Radiation therapy requires a thorough treatment plan to destroy a tumor while keeping healthy tissue untouched. Due to weight loss and tumor shrinkage, the location and size of a tumor can change over time, deeming the initial dose of treatment ineffective. This results in treatment adjustments, if the current treatment is no longer effective.
In treatment adjustment doctors take CT control images to ensure that tumors are re-targeted. These images allow doctors to make sure that sensitive organs haven’t shifted in the body and don’t accidentally get in the path of radiation and are damaged.
Because adjusting treatment can be tedious and complex, MEVIS researchers have developed algorithms that automatically align different images of the same patient.

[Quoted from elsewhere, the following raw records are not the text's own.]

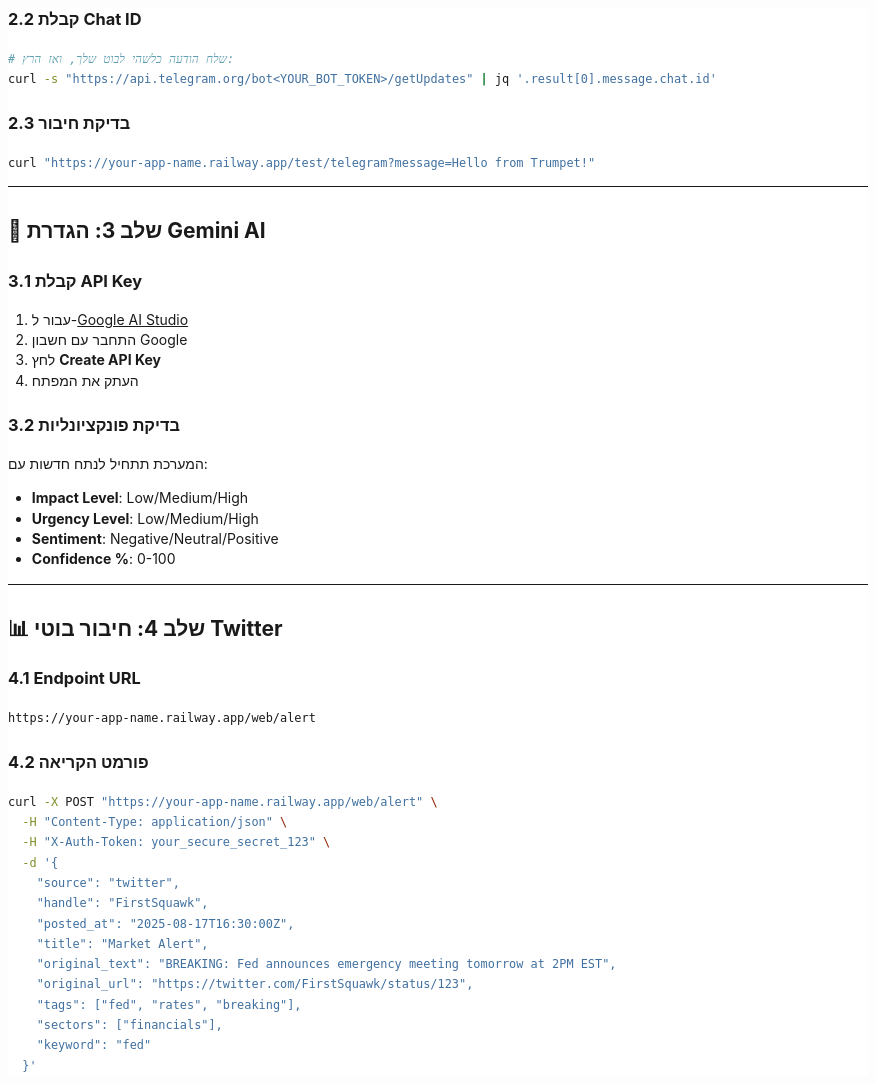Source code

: ### 2.2 קבלת Chat ID
```bash
# שלח הודעה כלשהי לבוט שלך, ואז הרץ:
curl -s "https://api.telegram.org/bot<YOUR_BOT_TOKEN>/getUpdates" | jq '.result[0].message.chat.id'
```

### 2.3 בדיקת חיבור
```bash
curl "https://your-app-name.railway.app/test/telegram?message=Hello from Trumpet!"
```

---

## 🧠 שלב 3: הגדרת Gemini AI

### 3.1 קבלת API Key
1. עבור ל-[Google AI Studio](https://aistudio.google.com/apikey)
2. התחבר עם חשבון Google
3. לחץ **Create API Key**
4. העתק את המפתח

### 3.2 בדיקת פונקציונליות
המערכת תתחיל לנתח חדשות עם:
- **Impact Level**: Low/Medium/High
- **Urgency Level**: Low/Medium/High  
- **Sentiment**: Negative/Neutral/Positive
- **Confidence %**: 0-100

---

## 📊 שלב 4: חיבור בוטי Twitter

### 4.1 Endpoint URL
```
https://your-app-name.railway.app/web/alert
```

### 4.2 פורמט הקריאה
```bash
curl -X POST "https://your-app-name.railway.app/web/alert" \
  -H "Content-Type: application/json" \
  -H "X-Auth-Token: your_secure_secret_123" \
  -d '{
    "source": "twitter",
    "handle": "FirstSquawk",
    "posted_at": "2025-08-17T16:30:00Z", 
    "title": "Market Alert",
    "original_text": "BREAKING: Fed announces emergency meeting tomorrow at 2PM EST",
    "original_url": "https://twitter.com/FirstSquawk/status/123",
    "tags": ["fed", "rates", "breaking"],
    "sectors": ["financials"],
    "keyword": "fed"
  }'
```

The program corrects the different positions patients assume during radiation sessions. It also distorts and shifts the images, if necessary, to align the structures. This eases determining how an ulcer changes during the course of therapy. MEVIS experts and the University Clinic in Dresden further developed and evaluated an algorithm to register lung images. It displays the lung precisely in different breathing phases.

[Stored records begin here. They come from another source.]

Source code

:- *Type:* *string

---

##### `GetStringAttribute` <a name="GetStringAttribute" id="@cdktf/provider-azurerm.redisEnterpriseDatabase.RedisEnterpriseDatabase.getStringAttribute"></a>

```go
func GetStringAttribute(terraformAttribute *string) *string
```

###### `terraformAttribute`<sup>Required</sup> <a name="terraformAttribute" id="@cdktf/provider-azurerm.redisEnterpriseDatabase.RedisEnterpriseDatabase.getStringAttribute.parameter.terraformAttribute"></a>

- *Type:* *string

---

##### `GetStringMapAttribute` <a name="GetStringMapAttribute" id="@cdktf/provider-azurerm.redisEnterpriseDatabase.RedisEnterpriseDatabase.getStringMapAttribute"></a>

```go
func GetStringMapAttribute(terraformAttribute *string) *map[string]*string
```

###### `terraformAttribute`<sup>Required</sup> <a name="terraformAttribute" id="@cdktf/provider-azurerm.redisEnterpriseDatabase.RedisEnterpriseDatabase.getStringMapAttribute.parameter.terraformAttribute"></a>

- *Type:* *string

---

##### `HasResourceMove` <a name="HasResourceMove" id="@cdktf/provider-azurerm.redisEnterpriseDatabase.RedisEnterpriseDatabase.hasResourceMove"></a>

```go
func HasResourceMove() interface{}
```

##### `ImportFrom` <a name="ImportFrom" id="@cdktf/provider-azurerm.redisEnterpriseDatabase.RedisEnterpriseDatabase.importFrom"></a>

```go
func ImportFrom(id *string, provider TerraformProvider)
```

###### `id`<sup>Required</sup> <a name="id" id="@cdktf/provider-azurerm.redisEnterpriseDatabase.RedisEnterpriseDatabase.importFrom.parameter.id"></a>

The tool helps doctors to determine if the initial plan is still accurate and shows the uncertainty that arises from patient motion during sessions across several weeks of therapy. 3D depictions show a series of images. The bigger the movements during irradiation, the blurrier the images compared to the reference. Such illustrations could help decide if the radiation plan should be readjusted.
To plan radiation therapy, physicians contour the organs and the tumor as precisely as possible and plot their shapes. The computer gives suggestions on how the contours should look, but in practice, doctors need to adjust and correct these suggestions in a tedious process. The tool transfers the contours of the initial therapy plan to the current situation using the image registration results of the current CT image. Inaccurate contours ‘snap’ quickly into place with the help of a snapping tool. A contour propagation method for head and neck data was tested in cooperation with the Ludwig-Maximilians-Universität in Munich. The results show that doctors needed only half as much time for post-processing.